PITTSFIELD, Mass. — U.S. Rep. Richard Neal is pushing legislation that allows good Samaritans to save others from certain death without being sued.
 
The Springfield Democrat has filed a bill with fellow Congressmen Frank Guinta of New Hampshire and Barbara Comstock of Virginia that will exempt civil liability for those who use opioid overdose-reversing drugs.
 
Heroin and other opioid abuse has been a fast growing issue across the country and in Berkshire County. Drugs such as naloxone, which is marketed under the name Narcan, can reverse overdoses and prevent the user from dying.
 
"Prescription drug and heroin overdoses have reached epidemic proportions in the United States. In the past 10 years, opioid prescriptions have doubled.
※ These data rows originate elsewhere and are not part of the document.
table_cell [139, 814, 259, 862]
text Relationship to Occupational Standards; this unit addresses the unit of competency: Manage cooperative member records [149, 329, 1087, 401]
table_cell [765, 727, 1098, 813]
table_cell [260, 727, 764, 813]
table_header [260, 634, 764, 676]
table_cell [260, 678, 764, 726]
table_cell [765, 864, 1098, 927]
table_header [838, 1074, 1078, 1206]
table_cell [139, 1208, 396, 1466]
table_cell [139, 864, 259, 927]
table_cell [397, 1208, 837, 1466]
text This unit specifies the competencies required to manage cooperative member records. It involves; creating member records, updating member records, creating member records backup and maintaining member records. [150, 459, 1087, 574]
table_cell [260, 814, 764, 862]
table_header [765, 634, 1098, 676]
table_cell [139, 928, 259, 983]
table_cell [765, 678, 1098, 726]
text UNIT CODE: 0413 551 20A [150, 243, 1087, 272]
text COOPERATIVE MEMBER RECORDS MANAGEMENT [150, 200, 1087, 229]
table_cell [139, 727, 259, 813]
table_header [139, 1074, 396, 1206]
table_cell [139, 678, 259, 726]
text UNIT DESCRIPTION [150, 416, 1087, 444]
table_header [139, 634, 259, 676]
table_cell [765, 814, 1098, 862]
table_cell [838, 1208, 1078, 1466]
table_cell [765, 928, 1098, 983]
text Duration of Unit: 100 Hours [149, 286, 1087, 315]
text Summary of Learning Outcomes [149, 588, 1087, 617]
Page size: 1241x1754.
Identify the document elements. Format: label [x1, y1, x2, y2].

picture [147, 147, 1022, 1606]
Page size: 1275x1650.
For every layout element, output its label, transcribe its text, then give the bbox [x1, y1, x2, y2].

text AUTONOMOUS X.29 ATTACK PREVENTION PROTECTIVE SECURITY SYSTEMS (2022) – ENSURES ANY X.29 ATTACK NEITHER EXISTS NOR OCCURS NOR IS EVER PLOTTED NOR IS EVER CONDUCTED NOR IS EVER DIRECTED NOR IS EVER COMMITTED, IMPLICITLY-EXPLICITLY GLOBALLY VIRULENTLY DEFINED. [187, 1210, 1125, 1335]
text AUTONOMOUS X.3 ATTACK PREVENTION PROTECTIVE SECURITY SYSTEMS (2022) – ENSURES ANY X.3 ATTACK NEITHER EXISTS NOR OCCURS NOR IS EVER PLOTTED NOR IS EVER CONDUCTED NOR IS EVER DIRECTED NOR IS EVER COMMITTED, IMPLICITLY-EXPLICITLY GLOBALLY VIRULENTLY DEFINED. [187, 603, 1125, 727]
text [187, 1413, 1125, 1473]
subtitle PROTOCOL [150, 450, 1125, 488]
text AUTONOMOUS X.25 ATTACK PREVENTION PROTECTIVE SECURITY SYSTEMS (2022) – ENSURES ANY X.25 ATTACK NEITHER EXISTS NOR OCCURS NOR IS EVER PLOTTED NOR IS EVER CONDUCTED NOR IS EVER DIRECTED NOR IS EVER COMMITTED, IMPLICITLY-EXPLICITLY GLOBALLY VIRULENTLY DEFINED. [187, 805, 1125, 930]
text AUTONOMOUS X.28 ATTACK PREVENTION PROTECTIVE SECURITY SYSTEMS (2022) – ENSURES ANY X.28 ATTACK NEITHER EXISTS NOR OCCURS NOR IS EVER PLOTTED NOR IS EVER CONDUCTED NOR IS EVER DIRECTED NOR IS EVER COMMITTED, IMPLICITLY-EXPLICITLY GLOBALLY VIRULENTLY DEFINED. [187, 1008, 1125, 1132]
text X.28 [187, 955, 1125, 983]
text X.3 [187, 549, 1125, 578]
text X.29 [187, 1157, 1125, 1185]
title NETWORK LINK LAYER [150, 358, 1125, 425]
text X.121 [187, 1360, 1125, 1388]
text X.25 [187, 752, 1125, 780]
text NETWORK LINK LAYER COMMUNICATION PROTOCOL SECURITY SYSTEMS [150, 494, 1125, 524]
Every day, 120 people overdose on illegal drugs and prescription painkillers," Neal said in a statement last week.  
 
"Drugs like naloxone provide the means to counteract the effects of opioid overdoses. This is a life-saving treatment, but many are deterred from providing these medications for fear of litigation. This bipartisan legislation hopes to correct that resistance immediately."
 
Massachusetts has a program to help get the overdose-reversing drugs into the hands of first responders and medical professionals as well as families of users.
 
The Opioid Overdose Reduction Act of 2015 is intended to help expand the use of the trend by taking down one of the barriers keeping first responders, doctors, and addiction organizations from using it. Those who administer or prescribe the drug would not be held liable in overdose cases.
 
The U.S. Senate has a similar bill.
 
"First of all, it will help out in making sure Narcan is available to people who find themselves with an overdose. Secondly, it is an attempt to address what is a growing and serious problem that is not confined to urban America," Neal said in an interview on Friday. 
 
"One of the difficulties is, is Oxycontin and other drugs have become more expensive on the street and heroin has dropped to, in some cases, $3.50 a bag."
 
Nationally, 120 people die daily because of drug overdoses and it causes more accidental deaths than traffic crashes. In 2013, there were 16 confirmed deaths from overdoses in Berkshire County, 11 of which were heroin. 
 
In 2014, the issue led former Gov. Deval Patrick to call the epidemic a "public health crisis" and local officials followed suit.
 
State legislators have filed various bills to increase rehabilitation efforts as well as launching a prescription monitoring program to more closely follow the opioids doctors prescribe.
 
"It is not just an issue of supply but also of demand. Addressing the issue of supply and demand is important but we also want additional opportunities for rehabilitation," Neal said.
 
Neal says he, too, supports efforts to boost rehabilitation of those addicted to the drug.
 
"One of the problems I've discovered with Narcan in talking with police and others is that the individual who is revived doesn't change behavior. We have to figure it out. It is not just that moment when they are brought back to life in a near death experience. That is available and accessible but that doesn't address the whole problem of rehabilitation down the road," Neal said.
 
Opioid use has become a national issue and many cite years of doctors prescribing powerful narcotics as pain relievers that eventually lead to addiction.